August 13 | 0 COMMENTS print
Pope gives blessing to cause for Chesterton
English author GK Chesterton, best known for his Father Brown stories, has begun the journey to Beatification and Canonisation, with the blessing of the Pope.
Just days before he was elected Pope in March, the then Archbishop of Buenos Aires, Cardinal Jorge Bergoglio, wrote to a Chesterton society in Argentina approving the wording of a private prayer calling for his Canonisation.
The Pontiff is said to be a fan of the author (above), one of whose most admired books was a life of St Francis of Assisi.
Bishop Peter Doyle of Northampton, the diocese in which Chesterton lived, has ordered an examination of the life of the Catholic writer, and is seeking a suitable cleric to begin an investigation into the potential for opening a cause for Chesterton.

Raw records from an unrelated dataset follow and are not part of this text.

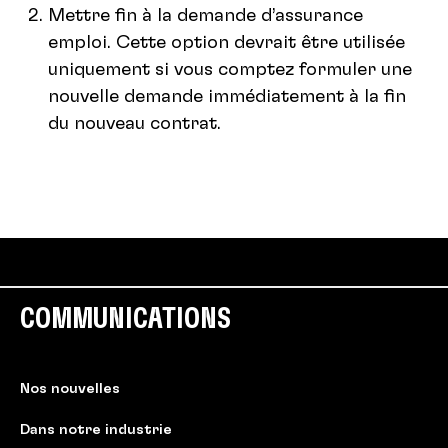
Mettre fin à la demande d’assurance
emploi. Cette option devrait être utilisée
uniquement si vous comptez formuler une
nouvelle demande immédiatement à la fin
du nouveau contrat.
COMMUNICATIONS
Nos nouvelles
Dans notre industrie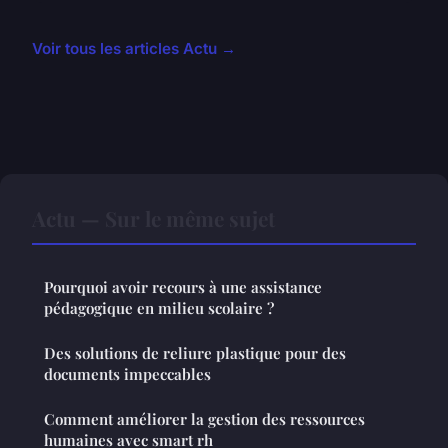
Voir tous les articles Actu →
Actu — Sur le même sujet
Pourquoi avoir recours à une assistance
pédagogique en milieu scolaire ?
Des solutions de reliure plastique pour des
documents impeccables
Comment améliorer la gestion des ressources
humaines avec smart rh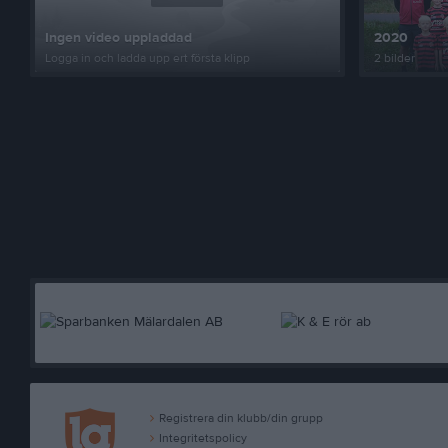
Ingen video uppladdad
2020
Logga in och ladda upp ert första klipp
2 bilder
Registrera din klubb/din grupp
Integritetspolicy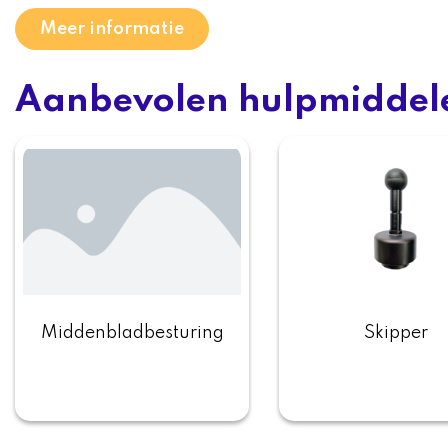
Meer informatie
Aanbevolen hulpmiddel
Middenbladbesturing
Skipper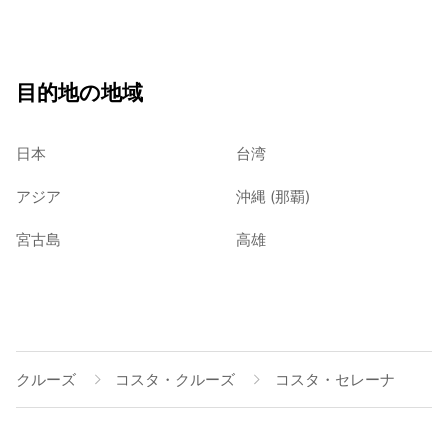
目的地の地域
日本
台湾
アジア
沖縄 (那覇)
宮古島
高雄
クルーズ
コスタ・クルーズ
コスタ・セレーナ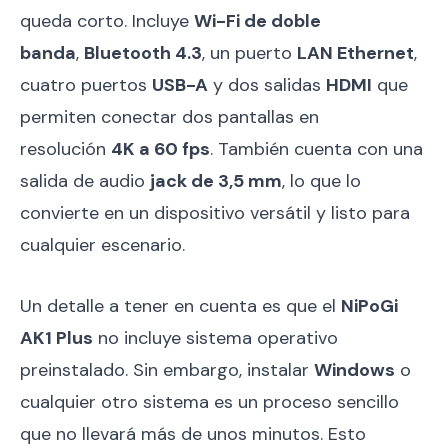
queda corto. Incluye
Wi-Fi de doble
banda
,
Bluetooth 4.3
, un puerto
LAN Ethernet
,
cuatro puertos
USB-A
y dos salidas
HDMI
que
permiten conectar dos pantallas en
resolución
4K a 60 fps
. También cuenta con una
salida de audio
jack de 3,5 mm
, lo que lo
convierte en un dispositivo versátil y listo para
cualquier escenario.
Un detalle a tener en cuenta es que el
NiPoGi
AK1 Plus
no incluye sistema operativo
preinstalado. Sin embargo, instalar
Windows
o
cualquier otro sistema es un proceso sencillo
que no llevará más de unos minutos. Esto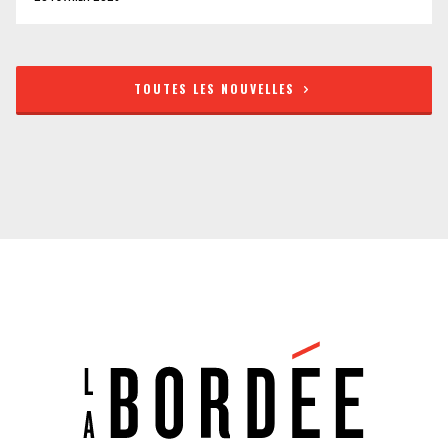
TOUTES LES NOUVELLES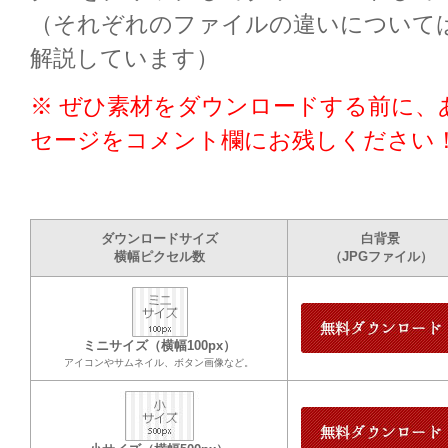
（それぞれのファイルの違いについて
解説しています）
※ ぜひ素材をダウンロードする前に、
セージをコメント欄にお残しください
ダウンロードサイズ
白背景
横幅ピクセル数
（JPGファイル）
ミニサイズ（横幅100px）
アイコンやサムネイル、ボタン画像など。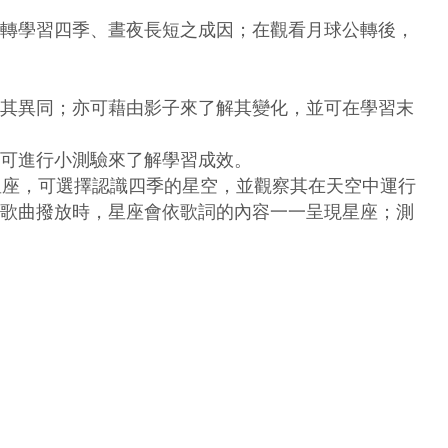
轉學習四季、晝夜長短之成因；在觀看月球公轉後，
其異同；亦可藉由影子來了解其變化，並可在學習末
可進行小測驗來了解學習成效。

星座，可選擇認識四季的星空，並觀察其在天空中運行
歌曲撥放時，星座會依歌詞的內容一一呈現星座；測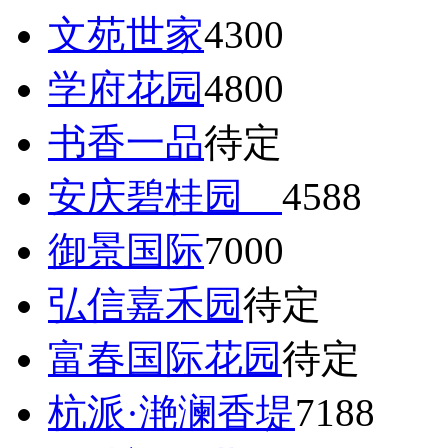
文苑世家
4300
学府花园
4800
书香一品
待定
安庆碧桂园
4588
御景国际
7000
弘信嘉禾园
待定
富春国际花园
待定
杭派·滟澜香堤
7188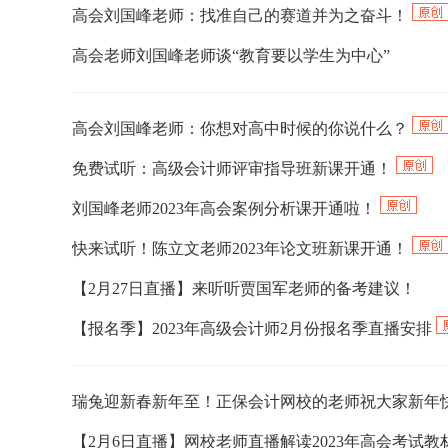
高会刘国峰老师：找准自己的赛道并为之奋斗！
高会老师刘国峰老师谈“教育要以学生为中心”
高会刘国峰老师：你想对高中时候的你说什么？
免费试听：高级会计师评审指导班新课开通！
刘国峰老师2023年高会案例分析课开通啦！
快来试听！陈立文老师2023年论文班新课开通！
【2月27日直播】来听听贾国军老师的备考建议！
【报名季】2023年高级会计师2月份报名季直播安排
瑞兔迎新春新年至！正保会计网校的老师祝大家新年
【2月6日直播】网校老师直播解读2023年高会考试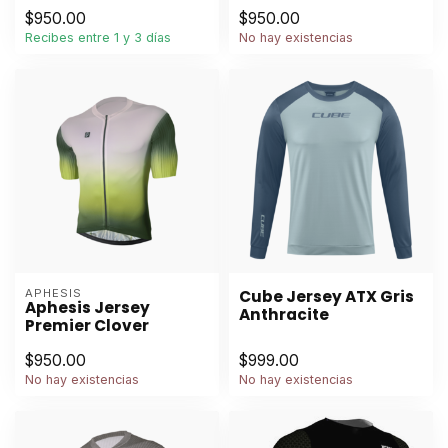
$950.00
$950.00
Recibes entre 1 y 3 días
No hay existencias
APHESIS
Cube Jersey ATX Gris
Aphesis Jersey
Anthracite
Premier Clover
$950.00
$999.00
No hay existencias
No hay existencias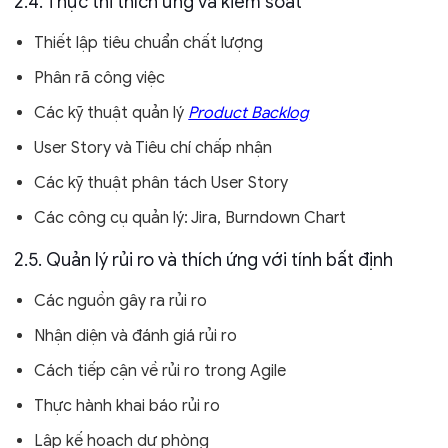
2.4. Thực thi thích ứng và kiểm soát
Thiết lập tiêu chuẩn chất lượng
Phân rã công việc
Các kỹ thuật quản lý
Product Backlog
User Story và Tiêu chí chấp nhận
Các kỹ thuật phân tách User Story
Các công cụ quản lý: Jira, Burndown Chart
2.5. Quản lý rủi ro và thích ứng với tính bất định
Các nguồn gây ra rủi ro
Nhận diện và đánh giá rủi ro
Cách tiếp cận về rủi ro trong Agile
Thực hành khai báo rủi ro
Lập kế hoạch dự phòng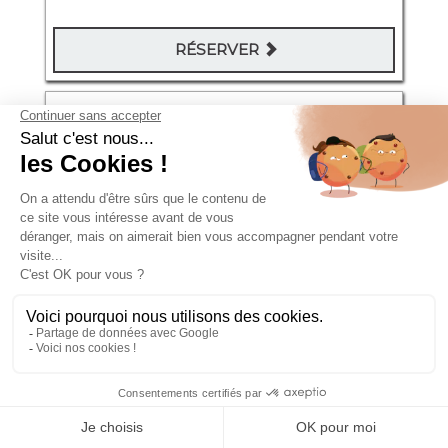
RÉSERVER
Test psychotechnique permis
Bobigny
Place du 11 Novembre 1918 7
Vendredi 14 Août 2026
11:10 - 11:30
96€
RÉSERVER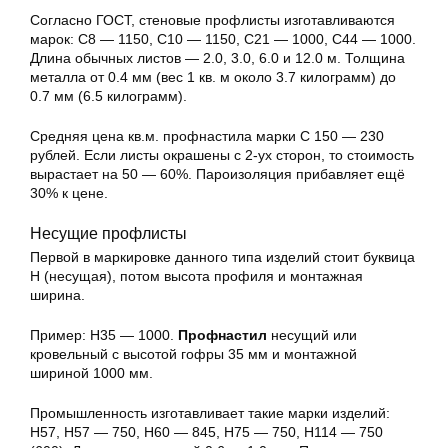
Согласно ГОСТ, стеновые профлисты изготавливаются
марок: С8 — 1150, С10 — 1150, С21 — 1000, С44 — 1000.
Длина обычных листов — 2.0, 3.0, 6.0 и 12.0 м. Толщина
металла от 0.4 мм (вес 1 кв. м около 3.7 килограмм) до
0.7 мм (6.5 килограмм).
Средняя цена кв.м. профнастила марки С 150 — 230
рублей. Если листы окрашены с 2-ух сторон, то стоимость
вырастает на 50 — 60%. Пароизоляция прибавляет ещё
30% к цене.
Несущие профлисты
Первой в маркировке данного типа изделий стоит буквица
Н (несущая), потом высота профиля и монтажная
ширина.
Пример: Н35 — 1000.
Профнастил
несущий или
кровельный с высотой гофры 35 мм и монтажной
шириной 1000 мм.
Промышленность изготавливает такие марки изделий:
Н57, Н57 — 750, Н60 — 845, Н75 — 750, Н114 — 750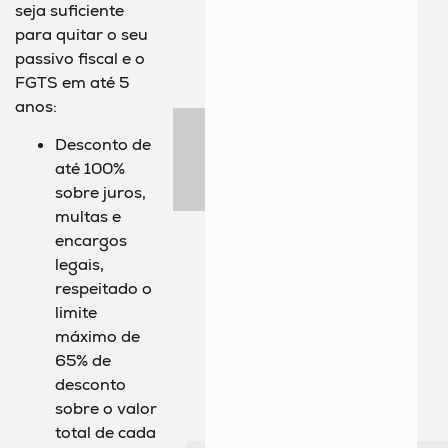
seja suficiente
para quitar o seu
passivo fiscal e o
FGTS em até 5
anos:
Desconto de
até 100%
sobre juros,
multas e
encargos
legais,
respeitado o
limite
máximo de
65% de
desconto
sobre o valor
total de cada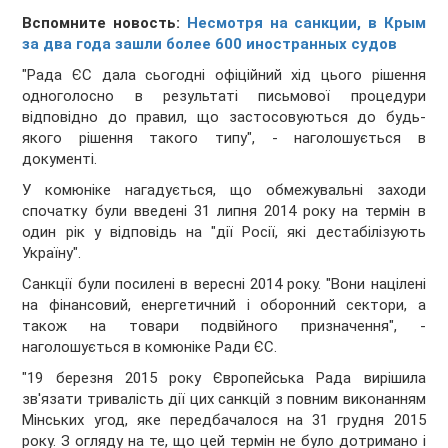
Вспомните новость:
Несмотря на санкции, в Крым
за два года зашли более 600 иностранных судов
"Рада ЄС дала сьогодні офіційний хід цього рішення
одноголосно в результаті письмової процедури
відповідно до правил, що застосовуються до будь-
якого рішення такого типу", - наголошується в
документі.
У комюніке нагадується, що обмежувальні заходи
спочатку були введені 31 липня 2014 року на термін в
один рік у відповідь на "дії Росії, які дестабілізують
Україну".
Санкції були посилені в вересні 2014 року. "Вони націлені
на фінансовий, енергетичний і оборонний сектори, а
також на товари подвійного призначення", -
наголошується в комюніке Ради ЄС.
"19 березня 2015 року Європейська Рада вирішила
зв'язати тривалість дії цих санкцій з повним виконанням
Мінських угод, яке передбачалося на 31 грудня 2015
року. З огляду на те, що цей термін не було дотримано і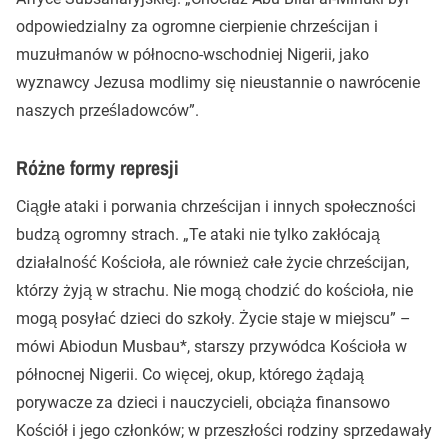
odpowiedzialny za ogromne cierpienie chrześcijan i
muzułmanów w północno-wschodniej Nigerii, jako
wyznawcy Jezusa modlimy się nieustannie o nawrócenie
naszych prześladowców”.
Różne formy represji
Ciągłe ataki i porwania chrześcijan i innych społeczności
budzą ogromny strach. „Te ataki nie tylko zakłócają
działalność Kościoła, ale również całe życie chrześcijan,
którzy żyją w strachu. Nie mogą chodzić do kościoła, nie
mogą posyłać dzieci do szkoły. Życie staje w miejscu” –
mówi Abiodun Musbau*, starszy przywódca Kościoła w
północnej Nigerii. Co więcej, okup, którego żądają
porywacze za dzieci i nauczycieli, obciąża finansowo
Kościół i jego członków; w przeszłości rodziny sprzedawały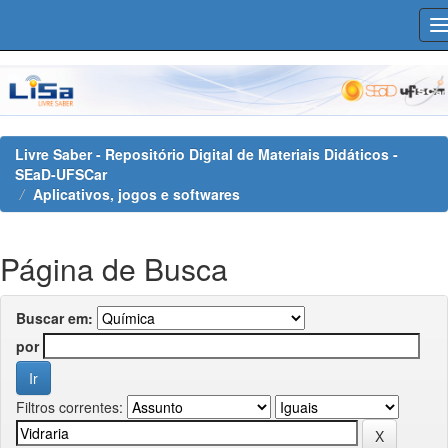
Skip
navigation
Livre Saber - Repositório Digital de Materiais Didáticos -
SEaD-UFSCar
Aplicativos, jogos e softwares
Página de Busca
Buscar em:
por
Filtros correntes: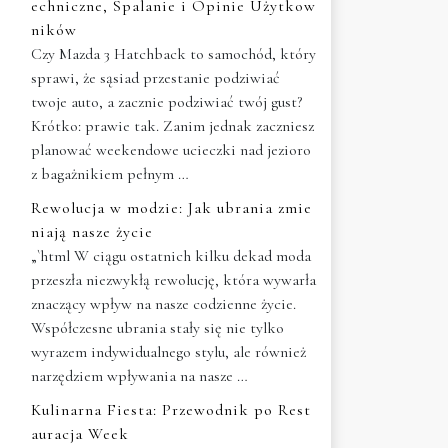
echniczne, Spalanie i Opinie Użytkow
ników
Czy Mazda 3 Hatchback to samochód, który
sprawi, że sąsiad przestanie podziwiać
twoje auto, a zacznie podziwiać twój gust?
Krótko: prawie tak. Zanim jednak zaczniesz
planować weekendowe ucieczki nad jezioro
z bagażnikiem pełnym …
Rewolucja w modzie: Jak ubrania zmie
niają nasze życie
„`html W ciągu ostatnich kilku dekad moda
przeszła niezwykłą rewolucję, która wywarła
znaczący wpływ na nasze codzienne życie.
Współczesne ubrania stały się nie tylko
wyrazem indywidualnego stylu, ale również
narzędziem wpływania na nasze …
Kulinarna Fiesta: Przewodnik po Rest
auracja Week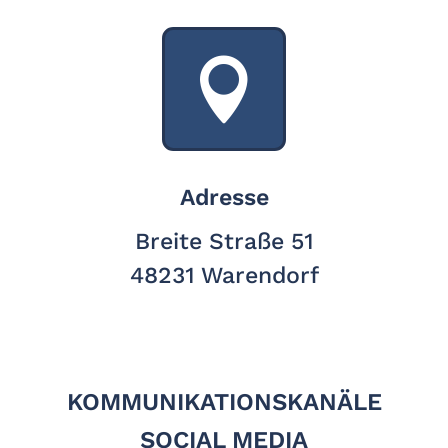

Adresse
Breite Straße 51
48231 Warendorf
KOMMUNIKATIONSKANÄLE
SOCIAL MEDIA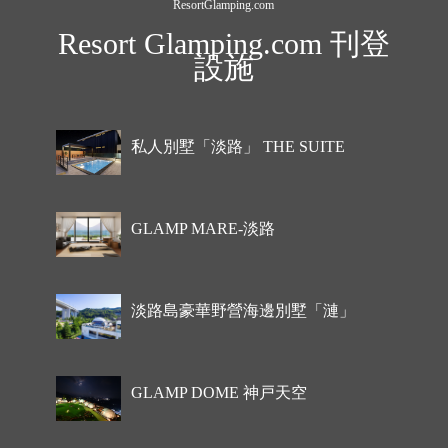
ResortGlamping.com
Resort Glamping.com 刊登
設施
私人別墅「淡路」 THE SUITE
GLAMP MARE-淡路
淡路島豪華野營海邊別墅「漣」
GLAMP DOME 神戸天空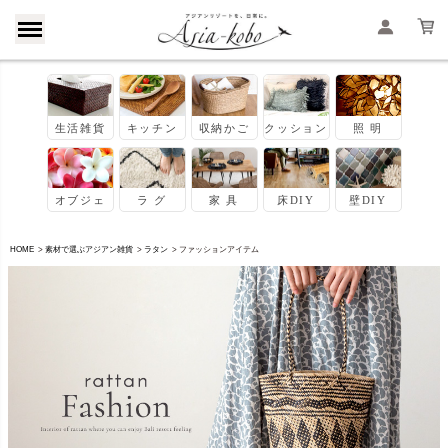
HOME
素材で選ぶアジアン雑貨
ラタン
ファッションアイテム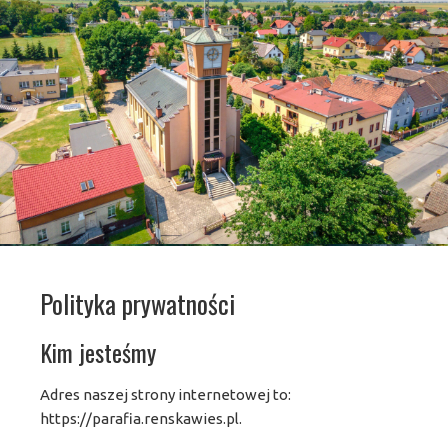
Polityka prywatności
Kim jesteśmy
Adres naszej strony internetowej to:
https://parafia.renskawies.pl.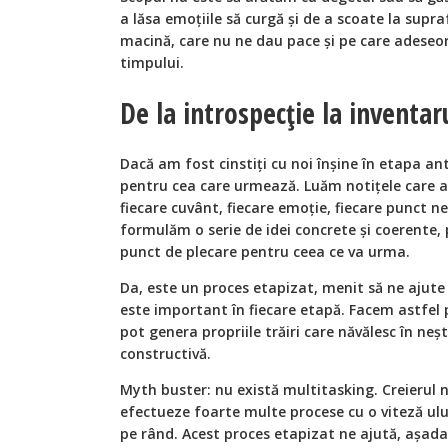
a lăsa emoțiile să curgă și de a scoate la supr
macină, care nu ne dau pace și pe care adeseor
timpului.
De la introspecție la inventaru
Dacă am fost cinstiți cu noi înșine în etapa an
pentru cea care urmează. Luăm notițele care au
fiecare cuvânt, fiecare emoție, fiecare punct ne
formulăm o serie de idei concrete și coerente, 
punct de plecare pentru ceea ce va urma.
Da, este un proces etapizat, menit să ne ajut
este important în fiecare etapă. Facem astfel p
pot genera propriile trăiri care năvălesc în neș
constructivă.
Myth buster: nu există multitasking. Creierul n
efectueze foarte multe procese cu o viteză ului
pe rând. Acest proces etapizat ne ajută, așada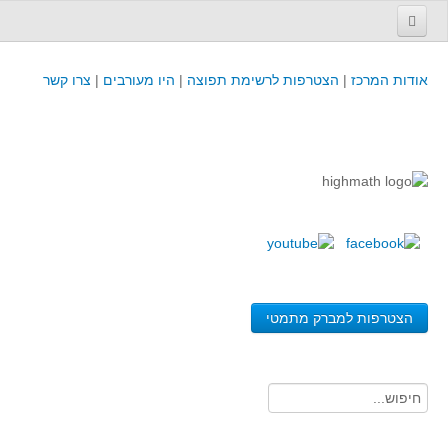
עמוד הבית
אודות המרכז
|
הצטרפות לרשימת תפוצה
|
היו מעורבים
|
צרו קשר
פינת המפמ״ר
קורסים וכנסים
קורסים והשתלמויות של מרכז המורים - כולל תוצרים
כנסים וימי עיון של מרכז המורים - כולל תוצרים
קורסים, כנסים והשתלמויות בארץ - מידע לשנה זו
לימודים באוניברסיטאות ובמכללות - מידע
משאבי הוראה ולמידה
הצטרפות למברק מתמטי
לומדים בחט"ב
לומדים בחט"ע
בית ספר יסודי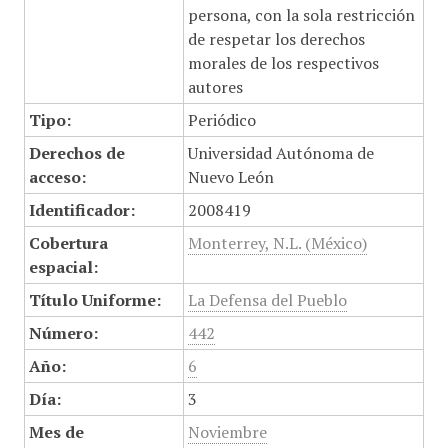
persona, con la sola restricción
de respetar los derechos
morales de los respectivos
autores
Tipo:
Periódico
Derechos de
Universidad Autónoma de
acceso:
Nuevo León
Identificador:
2008419
Cobertura
Monterrey, N.L. (México)
espacial:
Título Uniforme:
La Defensa del Pueblo
Número:
442
Año:
6
Día:
3
Mes de
Noviembre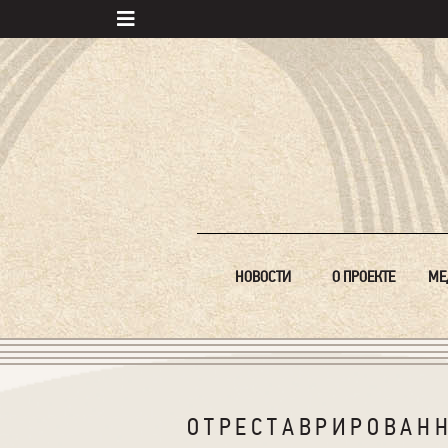
НОВОСТИ
О ПРОЕКТЕ
МЕ
ОТРЕСТАВРИРОВАН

“A lot of people have been hoping for this for a long time,” Dale Ahlquist, president of the American Chesterton Society, said “Chesterton has a huge devotion to him around the world. There are people who have long believed that he is someone who should be raised to the altars and have already privately started asking for his intercession.”
Chesterton lived from 1874 to 1936. Under the influence of his wife Frances, he became a devout Anglican Christian. He later converted to Catholicism in 1922.
Known for his witty writing and love of finding truth in apparent paradox, Chesterton authored literary essays, novels, poetry, plays, philosophical works and Christian apologetics. His short stories include the Father Brown mystery series, and he influenced the thinking of many converts and writers, including CS Lewis.
Although admirers admit that Chesterton, a cigar-smoking journalist and writer, is not a typical candidate for sainthood, they say his personal character showed the author, who died in 1936, was a deeply spiritual individual.
Although there is not a Scottish Chesterton appreciation society the author thought highly of the Scots.
“Of all the great nations of Christendom, the Scotch are by far the most romantic,” he wrote in 1912. “I have just enough Scotch experience and just enough Scotch blood to know this in the only way in which a thing can really be known; that is, when the outer world and the inner world are at one. I know it is always said that the Scotch are practical, prosaic, and puritan; that they have an eye to business.”